Sam gambles on a unique marketing concept
On a rainy winter day in 1989, Sam Sebastiani held an umbrella over his mother's head as he led her through the big wooden door of his new winery, Viansa. (Viansa is a combination of "Vicki and Sam"—Sam's wife's name is Vicki.)
It was a symbolic moment in several respects. The door had been crafted from an old redwood wine tank owned by Samuele. And for Sylvia and Sam, the day marked a reconciliation, three years after she had fired him from the family company.
With the rain pounding down and the "winery" only a raw stucco building surrounded by a sea of mud, it was a dream that hadn't yet been realized. But Sam, already 48, was taking the first step of the rest of his life.
Viansa was a huge gamble. Sam's plan was to bypass the system of distributors selling wine to retailers, who then sold it to the public at wine shops and restaurants. Instead, Sam and Vicki had the radical idea of selling wine directly to consumers.
"It was a decision not to get involved in the three-tiered system," Sam explains. With nearly 1,000 wineries in California alone, it was hard if not impossible to get distributors to pay attention to a new little winery.
Sam's idea was to emphasize Italian varieties, attract tourists to the winery, sign them up for the mailing list, and build a repeat business. But with eight kids to support, Sam and Vicki struggled. "We sold our house, and lived for 11 years in a trailer," Sam recalls.
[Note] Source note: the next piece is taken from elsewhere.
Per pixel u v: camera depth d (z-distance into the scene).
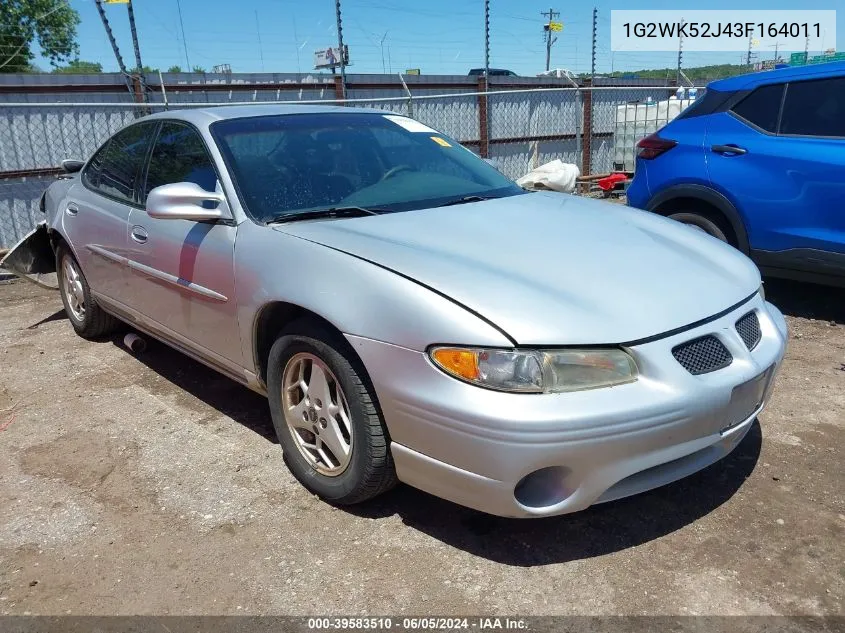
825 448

The turnaround finally came in the 1990s. Sam is reluctant to discuss his financial details. But without having to pay middlemen, he gets 100 percent of every dollar on each bottle of the 50,000 cases Viansa sells annually. And Viansa prices aren't cheap, ranging from the high teens to over $100. Viansa's Tuscan marketplace is one of the biggest tasting rooms in California. With more than 4,000 square feet, it attracts a quarter-million tourists a year and sells thousands of different kinds of food and gift items. Sam strategically located it on busy Highways 12 and 121, which he calls "the throat to the brain" because it's one of the main thoroughfares from the south into Sonoma County.
In April 2004, Sam and Vicki announced that they were giving ownership of Viansa to their seven children, three of whom, Lisa, 39; Jon, 34; and Joe, 35, already are involved. That will give Sam time for his great passion: wetlands restoration. He owns a 2,000-acre spread on the North Platte River, in Nebraska, on a major flyway where ducks, geese, swans, wild turkeys and pheasants roam.
Sam gives away a clue to his inner self when he explains what he likes about birds. "My dad was one of the world's biggest dove breeders. He kept his birds in cages, and I'd always think, 'these birds want to fly.' So I said, someday I want a place where I can see them free." At 63, after building up a successful business for his children, Sam himself is finally flying.